EXTRACT PROVIDED
- - -

- Born: 268 BCE Qi County, Henan
- Died: 204 BCE (aged 64) Shandong
- Occupations: Adviser, scholar
- Children: Li Jie
- Relatives: Li Shang (brother)

= Li Yiji =

Chinese philosopher and politician (268-204 BCE

Li Yiji (268–204 BC) was a Chinese scholar who served as an adviser to Liu Bang (Emperor Gaozu), the founding emperor of the Han dynasty. He is best known for helping Liu Bang gain control of Chenliu (present-day Kaifeng, Henan) during the rebellions towards the end of the Qin dynasty (c. 209–206 BC), and for advising Liu Bang to seize Aocang (in present-day Xingyang, Henan) during the Chu–Han Contention (206–202 BC). In 204 BC, Liu Bang sent him as an emissary to persuade Tian Guang, the King of Qi, to surrender. Li Yiji was initially successful, but was boiled alive by Tian Guang after the latter thought he had tricked him to buy time for Liu Bang's general Han Xin to attack Qi.

==Early life==
Li Yiji was from Gaoyang County in Chenliu Commandery, which is around present-day Qi County, Kaifeng, Henan. Known for being very studious, he was born in an impoverished family but managed to find a job as a low-ranking officer in the county office. During this time, he was described as a "crazy scholar" and, despite his lowly status, the local elites did not dare to bully him.

Around 209 BC, when uprisings against the ruling Qin dynasty broke out, several rebel groups passed through Chenliu Commandery. Li Yiji felt that the leaders of these rebel groups were rather selfish, petty and opinionated. Thinking that they would be unreceptive to his advice, he decided to maintain a low profile and refused to join any of them.

==Meeting Liu Bang==
When Liu Bang led his rebel group to Chenliu, he asked his men if they knew of any talents living in the area. At the time, one of Liu Bang's horsemen was the son of Li Yiji's neighbour, and he dropped by to visit Gaoyang. Li Yiji met the horseman and told him,
"I heard that the Duke of Pei (Note: Liu Bang was known as the Duke of Pei at the time.) is arrogant and condescending, yet ambitious and far-sighted. He is someone I would like to follow, but I haven't found anyone to introduce me to him. When you see him, can you tell him this? "In my hometown, there is a Scholar Li who is around 60 years old and eight chi tall. People call him a 'crazy scholar', but he says he is not.""

- - -

INFORMATION SUPPLIED
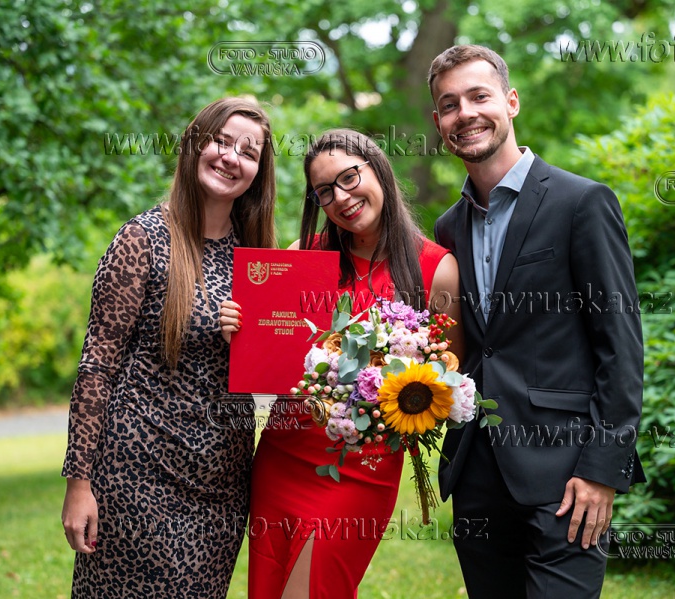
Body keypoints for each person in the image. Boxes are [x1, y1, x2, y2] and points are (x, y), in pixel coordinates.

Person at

- - -

PROBLEM DESCRIPTION
Write the next part of the biography of Li Yiji, picking up right after its last sentence.

RESPONSE AREA
The horseman replied, "The Duke of Pei dislikes (Confucian) scholars. When they visit him, he takes off their hats and urinates in them. He also yells at them. If you want to visit him, you can't say that you are a scholar." Li Yiji insisted that the horseman tell Liu Bang exactly what he had said, so the horseman did.

Liu Bang later came to Gaoyang and summoned Li Yiji to meet him at the local guesthouse. When Li Yiji showed up, he saw Liu Bang sitting on a bed and having his feet washed by two maids, so he did not kneel before Liu Bang and instead did a fist-and-palm gesture before asking, "Do you want to help Qin attack the rebels? Or do you want to lead the rebels to defeat Qin?"

Hearing that, Liu Bang scolded him, "Stupid scholar! Everyone has been suffering under Qin rule for a long time. This is why everyone is rising up against Qin! What do you mean when you ask if I want to help Qin attack the rebels?"

Li Yiji replied, "Of course, you want to rally everyone to rise up and destroy the barbaric Qin dynasty! Yet, you shouldn't be so disrespectful when you receive an elderly visitor."

Liu Bang immediately stopped washing his feet, tidied his clothes, and invited Li Yiji to take a seat before apologising for his rude behaviour. After Li Yiji shared his views on current affairs, Liu Bang was so pleased that he offered Li Yiji food and asked what he should do next. Li Yiji said,
"You have rallied supporters and gathered stragglers, but you don't have at least 10,000 men now. If you go into Qin territory like that, it will be akin to putting yourself in a tiger's maw. Chenliu is a strategic location as it is well-connected to other places and its counties are well-stocked with grain. I know the governor well. You may send me as your emissary to meet him and I will persuade him to surrender to you. If he refuses, you may then attack him and I will help you from the inside."

Liu Bang then heeded Li Yiji's advice and led his men to capture Chenliu. To honour Li Yiji for his achievement, Liu Bang gave him the title "Lord Guangye". Li Yiji's younger brother Li Shang also led a few thousand men to join Liu Bang in capturing the lands southwest of Chenliu. During this time, Li Yiji was often sent by Liu Bang as an emissary to meet the other rebel leaders.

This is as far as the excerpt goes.